The data matrix is defined like

int** matrix; matrix = new int*[row];
if (matrix == NULL)
{
    cout << "Allocation memory - Failed";
}
for (int i = 0; i < row; i++)//Allocation memory
{
    matrix[i] = new int[col];
    if (matrix[i] == NULL)
    {
        cout << "Allocation memory - Failed";
        return;
    }
}

What can I do?

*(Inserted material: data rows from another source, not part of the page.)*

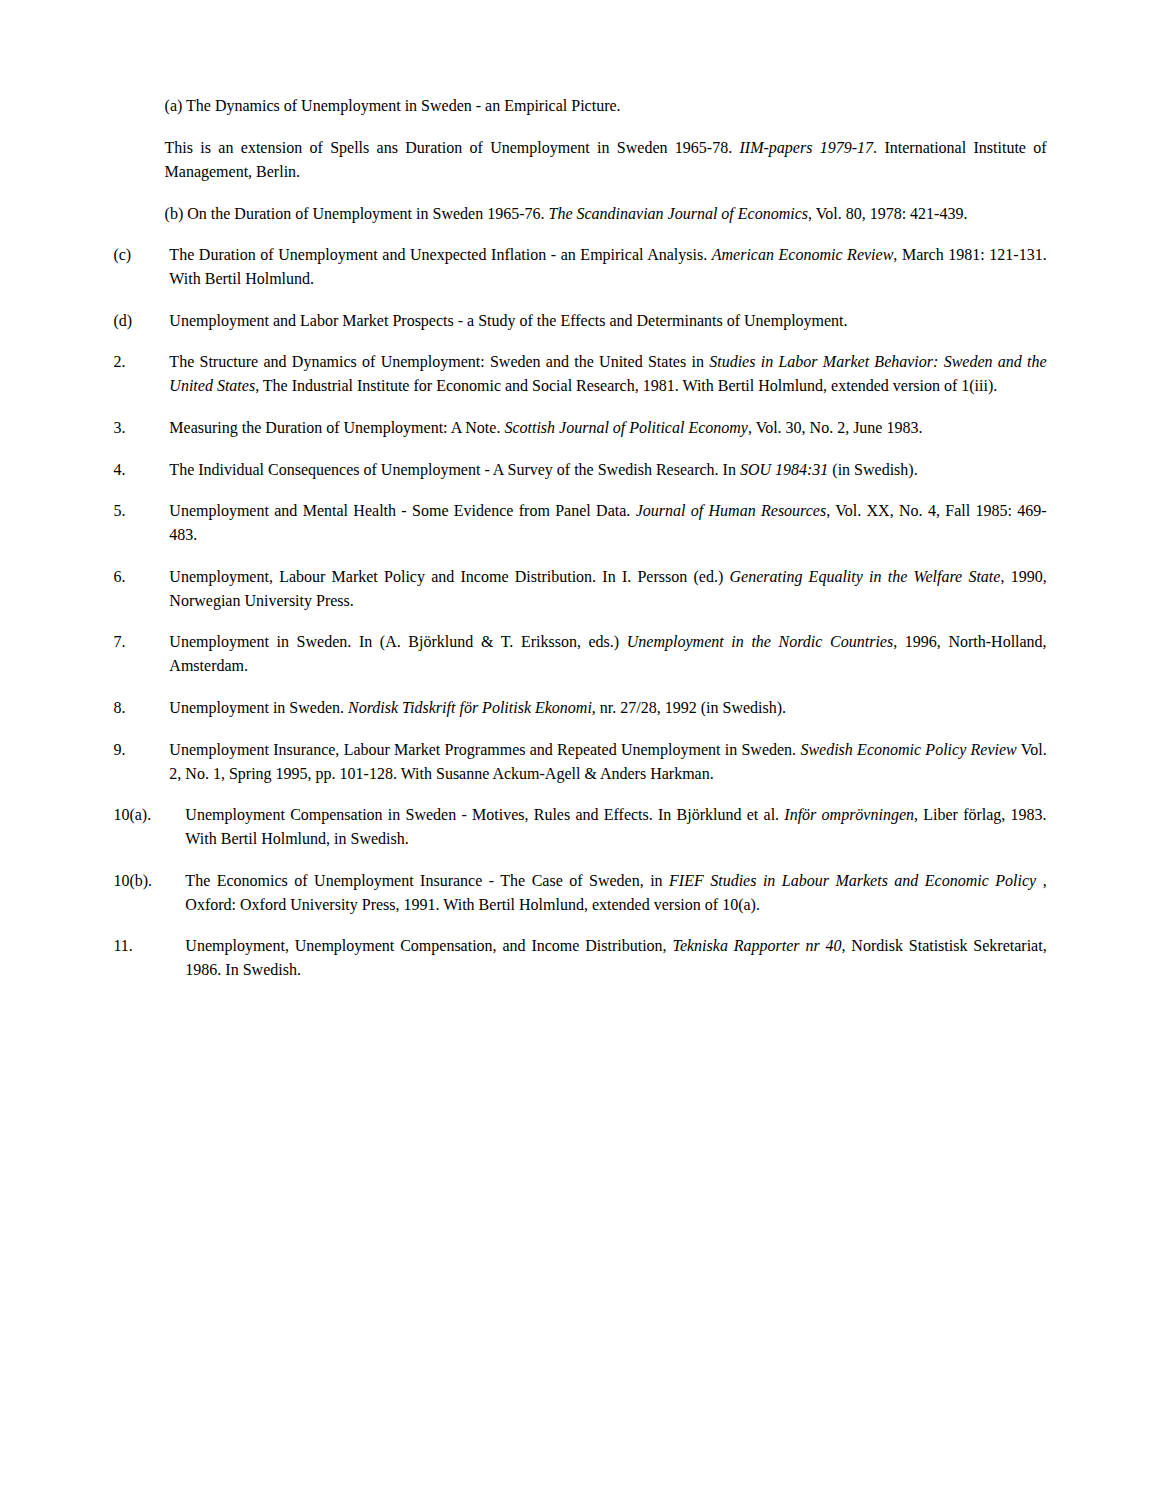(a) The Dynamics of Unemployment in Sweden - an Empirical Picture.
This is an extension of Spells ans Duration of Unemployment in Sweden 1965-78. IIM-papers 1979-17. International Institute of Management, Berlin.
(b) On the Duration of Unemployment in Sweden 1965-76. The Scandinavian Journal of Economics, Vol. 80, 1978: 421-439.
(c)
The Duration of Unemployment and Unexpected Inflation - an Empirical Analysis. American Economic Review, March 1981: 121-131. With Bertil Holmlund.
(d)
Unemployment and Labor Market Prospects - a Study of the Effects and Determinants of Unemployment.
2.
The Structure and Dynamics of Unemployment: Sweden and the United States in Studies in Labor Market Behavior: Sweden and the United States, The Industrial Institute for Economic and Social Research, 1981. With Bertil Holmlund, extended version of 1(iii).
3.
Measuring the Duration of Unemployment: A Note. Scottish Journal of Political Economy, Vol. 30, No. 2, June 1983.
4.
The Individual Consequences of Unemployment - A Survey of the Swedish Research. In SOU 1984:31 (in Swedish).
5.
Unemployment and Mental Health - Some Evidence from Panel Data. Journal of Human Resources, Vol. XX, No. 4, Fall 1985: 469-483.
6.
Unemployment, Labour Market Policy and Income Distribution. In I. Persson (ed.) Generating Equality in the Welfare State, 1990, Norwegian University Press.
7.
Unemployment in Sweden. In (A. Björklund & T. Eriksson, eds.) Unemployment in the Nordic Countries, 1996, North-Holland, Amsterdam.
8.
Unemployment in Sweden. Nordisk Tidskrift för Politisk Ekonomi, nr. 27/28, 1992 (in Swedish).
9.
Unemployment Insurance, Labour Market Programmes and Repeated Unemployment in Sweden. Swedish Economic Policy Review Vol. 2, No. 1, Spring 1995, pp. 101-128. With Susanne Ackum-Agell & Anders Harkman.
10(a).
Unemployment Compensation in Sweden - Motives, Rules and Effects. In Björklund et al. Inför omprövningen, Liber förlag, 1983. With Bertil Holmlund, in Swedish.
10(b).
The Economics of Unemployment Insurance - The Case of Sweden, in FIEF Studies in Labour Markets and Economic Policy , Oxford: Oxford University Press, 1991. With Bertil Holmlund, extended version of 10(a).
11.
Unemployment, Unemployment Compensation, and Income Distribution, Tekniska Rapporter nr 40, Nordisk Statistisk Sekretariat, 1986. In Swedish.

Thank you,

Answer 5

I was looking for self-tested array replacement... Improved version returns reference or NULL reference and checks boundaries inside.

#include <iostream>
#include <iomanip>

template<typename T, int cols>
class Arr1
{
public:
    Arr1(T (&place)[cols]) : me(place) {};
    const size_t &Cols = cols;
    T &operator [](size_t i)
    {
        if (i < cols && this != NULL) return me[i];
        else {
            printf("Out of bounds !\n");
            T *crash = NULL;
            return *crash;
        }
    }
private:
    T (&me)[cols];
};
template<typename T, int rows, int cols>
class Arr2
{
public:
    const size_t &Rows = rows;
    const size_t &Cols = cols;
    Arr2() {
        ret = NULL;
        for (size_t i = 0; i < rows; i++) // demo - fill member array
        {
            for (size_t j = 0; j < cols; j++) matrix[i][j] = cols * i + j;
        }
    }
    ~Arr2() {
        if (ret) delete ret;
    }
    Arr1<T, cols>(&operator [](size_t i))
    {
        if (ret != NULL) delete ret;
        if (i < rows) {
            ret = new Arr1<T, cols>(matrix[i]);
            return *ret;
        }
        else {
            ret = NULL;
            printf("Out of bounds !\n");
            return *ret;
        }
    }
    //T(&MemberCheck)[rows][cols] = matrix;
private:
    T matrix[rows][cols];
    Arr1<T, cols> *ret;
};
template<typename T,int rows, int cols>
class Arr
{
public:
    const size_t &Rows = rows;
    const size_t &Cols = cols;
    T(&operator [](size_t i))[cols]
    {
        if (i < rows) return matrix[i];
        else {
            printf("Out of bounds !\n");
            T(*crash)[cols] = NULL;
            return *crash;
        }
    }
    T (&MemberCheck)[rows][cols] = matrix;
private:
    T matrix[rows][cols];
};

void main2()
{
    std::cout << "Single object version:" << endl;
    Arr<int, 3, 4> a;

    for (size_t i = 0; i <= a.Rows; i++)
    {
        int *x = &a[i][0];
        if (!x) printf("Fill loop - %i out of bounds...\n", i);
        else for (size_t j = 0; j < a.Cols; j++) a[i][j] = a.Cols * i + j;
    }

    for (size_t i = 0; i < a.Rows; i++)
    {
        for (size_t j = 0; j <= a.Cols; j++) {
            std::cout << std::setw(2) << a[i][j] << ' ';
            if (a.MemberCheck[i][j] != a[i][j])
                printf("Internal error !");
        }
        std::cout << std::endl;
    }

    std::cout << endl << "Double object version:" << endl;

    Arr2<int, 3, 4> a2;
    for (size_t i = 0; i < a2.Rows; i++)
    {
        for (size_t j = 0; j <= a2.Cols; j++) {
            int &x = a2[i][j];
            if (&x)
            {
                x++;
                std::cout << std::setw(2) << a2[i][j] << ' ';
                //if (&a2.MemberCheck[i][j] != &a2[i][j])
                //  printf("Internal error !");
            }
        }
    }
}

Output

Single object version:
Out of bounds !
Fill loop - 3 out of bounds...
 0  1  2  3  4
 4  5  6  7  8
 8  9 10 11 -858993460

Double object version:
 1  2  3  4 Out of bounds !
 5  6  7  8 Out of bounds !
 9 10 11 12 Out of bounds !

Answer 6

it works fine in the program below

#include<iostream>
using namespace std;
class A{
    public:
    int r,c;
    int** val;
    A()
    {
        r=0;c=0;val=NULL;
    }
    A(int row,int col)
    {
        r=row;c=col;
        int count=0;
        val=new int*[row];
        for(int i=0;i<r;i++){
            val[i]=new int[col];
            for(int j=0;j<c;j++){
                count++;
                val[i][j]=count;
            }
        }
    }
    int* &operator[](int index){
        return val[index];
    }
};
int main(void){
    A a(3,3);
    cout<<a[1][2];
    return 0;
}

here, a[1][2] first computes a[1]-->which returns 2nd row as (int*) type then it's read as (int*)[2] which returns 3rd element of that row.In short,

a[1][2]------>(a[1])[2]------>(val[1])[2]------>val[1][2].